Mas a verdade é que também existem por estes dias vários (Eduardo Teixeira, Graça Meireles, Vitor Vasconcelos) que criticam ferozmente e com toda a razão várias políticas implementadas pelo Dr. Inácio Ribeiro, só que enquanto estiveram em representação do PSD seguiram fielmente a posição de voto partidária. Será que pelo menos usaram a sua capacidade de influência para tentar alterar as políticas e decisões do Presidente de Câmara? Mesmo os presidentes de junta, que infelizmente continuam amarrados ao exercício de um mandato com poder de voto enquanto deputados na Assembleia Municipal por inerência das funções presidenciais nas freguesias e uniões de freguesia, e que estão continuamente limitados na defesa das suas posições e nas suas legítimas reivindicações para as suas freguesias pela disciplina partidária que têm inevitavelmente que seguir.
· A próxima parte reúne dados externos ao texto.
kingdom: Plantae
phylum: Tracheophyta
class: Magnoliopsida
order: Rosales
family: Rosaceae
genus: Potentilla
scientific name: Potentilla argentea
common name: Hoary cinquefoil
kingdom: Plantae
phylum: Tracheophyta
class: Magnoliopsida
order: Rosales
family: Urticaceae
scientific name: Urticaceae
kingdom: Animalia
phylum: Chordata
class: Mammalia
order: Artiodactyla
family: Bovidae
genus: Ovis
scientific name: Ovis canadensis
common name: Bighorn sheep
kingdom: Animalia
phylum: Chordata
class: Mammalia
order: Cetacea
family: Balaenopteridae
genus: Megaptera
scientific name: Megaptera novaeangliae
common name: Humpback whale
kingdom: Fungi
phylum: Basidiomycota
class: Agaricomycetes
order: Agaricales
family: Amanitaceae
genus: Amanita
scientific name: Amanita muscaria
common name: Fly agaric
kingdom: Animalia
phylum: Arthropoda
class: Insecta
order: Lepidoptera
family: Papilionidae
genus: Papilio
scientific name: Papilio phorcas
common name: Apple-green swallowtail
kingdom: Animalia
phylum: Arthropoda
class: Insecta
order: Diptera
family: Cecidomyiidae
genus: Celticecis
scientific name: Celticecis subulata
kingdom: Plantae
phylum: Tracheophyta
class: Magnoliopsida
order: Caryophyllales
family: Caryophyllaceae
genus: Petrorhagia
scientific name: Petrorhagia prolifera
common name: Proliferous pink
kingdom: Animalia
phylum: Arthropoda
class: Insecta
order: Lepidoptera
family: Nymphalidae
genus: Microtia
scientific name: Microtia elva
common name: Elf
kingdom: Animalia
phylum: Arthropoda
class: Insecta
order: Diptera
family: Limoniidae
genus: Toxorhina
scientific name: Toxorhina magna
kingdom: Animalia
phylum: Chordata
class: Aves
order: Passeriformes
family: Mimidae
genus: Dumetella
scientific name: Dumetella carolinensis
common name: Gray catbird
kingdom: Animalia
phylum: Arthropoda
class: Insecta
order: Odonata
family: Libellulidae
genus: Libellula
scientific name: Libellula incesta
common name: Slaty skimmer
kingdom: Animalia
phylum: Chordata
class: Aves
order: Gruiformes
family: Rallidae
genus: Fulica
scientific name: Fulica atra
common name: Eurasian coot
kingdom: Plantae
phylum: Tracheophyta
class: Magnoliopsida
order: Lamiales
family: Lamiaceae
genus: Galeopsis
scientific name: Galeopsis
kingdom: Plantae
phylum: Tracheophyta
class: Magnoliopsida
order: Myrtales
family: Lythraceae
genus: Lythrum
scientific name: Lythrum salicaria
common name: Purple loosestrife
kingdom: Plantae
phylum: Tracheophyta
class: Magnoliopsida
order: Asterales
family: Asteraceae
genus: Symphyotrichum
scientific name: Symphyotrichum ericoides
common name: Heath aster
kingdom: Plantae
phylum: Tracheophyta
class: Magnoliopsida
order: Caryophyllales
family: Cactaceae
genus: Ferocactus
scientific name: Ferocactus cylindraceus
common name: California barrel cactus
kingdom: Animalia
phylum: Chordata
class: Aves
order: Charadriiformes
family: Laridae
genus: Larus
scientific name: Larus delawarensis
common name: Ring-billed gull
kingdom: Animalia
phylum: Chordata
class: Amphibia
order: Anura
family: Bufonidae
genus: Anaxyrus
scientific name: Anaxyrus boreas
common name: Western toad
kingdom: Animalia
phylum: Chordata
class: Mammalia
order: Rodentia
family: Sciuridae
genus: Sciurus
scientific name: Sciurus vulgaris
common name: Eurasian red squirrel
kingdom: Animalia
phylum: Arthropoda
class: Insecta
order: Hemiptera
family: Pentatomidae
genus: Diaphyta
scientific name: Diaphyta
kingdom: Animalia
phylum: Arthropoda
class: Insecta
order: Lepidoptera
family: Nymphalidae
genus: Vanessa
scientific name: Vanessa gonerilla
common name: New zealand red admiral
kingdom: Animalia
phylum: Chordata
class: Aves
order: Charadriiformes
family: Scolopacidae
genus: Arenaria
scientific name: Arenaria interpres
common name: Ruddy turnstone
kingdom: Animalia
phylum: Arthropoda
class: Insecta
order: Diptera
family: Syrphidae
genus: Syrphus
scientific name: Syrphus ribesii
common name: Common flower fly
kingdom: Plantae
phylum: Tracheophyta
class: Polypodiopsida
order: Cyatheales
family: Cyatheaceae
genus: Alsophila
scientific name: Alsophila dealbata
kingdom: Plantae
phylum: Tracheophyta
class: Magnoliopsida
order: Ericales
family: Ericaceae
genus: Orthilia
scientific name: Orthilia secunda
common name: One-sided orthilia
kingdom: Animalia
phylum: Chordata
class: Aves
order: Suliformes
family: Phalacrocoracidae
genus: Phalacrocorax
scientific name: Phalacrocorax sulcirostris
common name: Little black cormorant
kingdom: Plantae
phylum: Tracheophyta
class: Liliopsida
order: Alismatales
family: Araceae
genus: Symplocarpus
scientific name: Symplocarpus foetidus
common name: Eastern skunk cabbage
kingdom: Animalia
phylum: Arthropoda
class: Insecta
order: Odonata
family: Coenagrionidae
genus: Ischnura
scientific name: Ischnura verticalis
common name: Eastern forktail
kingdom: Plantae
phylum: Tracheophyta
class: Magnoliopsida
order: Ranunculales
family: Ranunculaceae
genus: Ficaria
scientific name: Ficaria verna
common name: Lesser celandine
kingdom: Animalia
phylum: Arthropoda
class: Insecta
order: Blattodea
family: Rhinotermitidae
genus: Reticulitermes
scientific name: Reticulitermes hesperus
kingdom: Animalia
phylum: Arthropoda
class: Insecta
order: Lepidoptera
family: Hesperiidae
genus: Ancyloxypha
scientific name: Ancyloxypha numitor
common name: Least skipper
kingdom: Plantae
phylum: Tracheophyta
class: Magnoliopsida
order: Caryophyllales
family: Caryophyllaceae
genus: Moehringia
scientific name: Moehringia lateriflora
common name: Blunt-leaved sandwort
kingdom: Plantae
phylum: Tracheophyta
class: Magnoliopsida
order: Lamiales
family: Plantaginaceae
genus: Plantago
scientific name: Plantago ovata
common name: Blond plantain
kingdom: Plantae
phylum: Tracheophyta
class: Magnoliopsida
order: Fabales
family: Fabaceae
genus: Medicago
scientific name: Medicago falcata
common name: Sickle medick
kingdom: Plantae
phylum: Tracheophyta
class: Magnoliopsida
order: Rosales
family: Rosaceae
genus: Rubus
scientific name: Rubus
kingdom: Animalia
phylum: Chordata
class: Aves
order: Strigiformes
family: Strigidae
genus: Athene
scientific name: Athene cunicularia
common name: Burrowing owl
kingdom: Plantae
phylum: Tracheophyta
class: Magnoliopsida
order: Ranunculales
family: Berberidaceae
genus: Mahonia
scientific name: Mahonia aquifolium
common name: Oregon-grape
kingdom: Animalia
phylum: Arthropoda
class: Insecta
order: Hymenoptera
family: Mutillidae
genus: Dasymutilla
Infelizmente, e devido a este momento de preparação das candidaturas para as autárquicas, tem passado ao lado da discussão a iniciativa do Governo de transferência de competências para as Câmaras Municipais. Esta iniciativa terá um grande impacto na abrangência de competências que as autarquias terão a seu cargo, mas também e principalmente na vida das pessoas, em áreas fundamentais/vitais como por exemplo a educação, a saúde… Além da incontornável questão da capacidade/”envelope” financeiro que terá que ser associado às competências que serão transferidas, a capacidade das autarquias para assumir as competências (ao nível de recursos humanos e materiais) é uma matéria da maior relevância e que deve merecer grande atenção e análise de impacto por parte dos atores políticos, do poder e da oposição, pelas repercussões que terá na vida municipal e dos munícipes… Pena estar a passar ao lado, sem grande foco!…

… Foco e urbanidade é aquilo que os principais intervenientes na discussão política e na disputa eleitoral terão que ter, mesmo que ainda venhamos a assistir a mais bater de porta como aqueles que já se assistiram no PSD…

… Mas é bem verdade o ditado que diz que a porta é a serventia da casa! Permite a entrada, mas também a saída!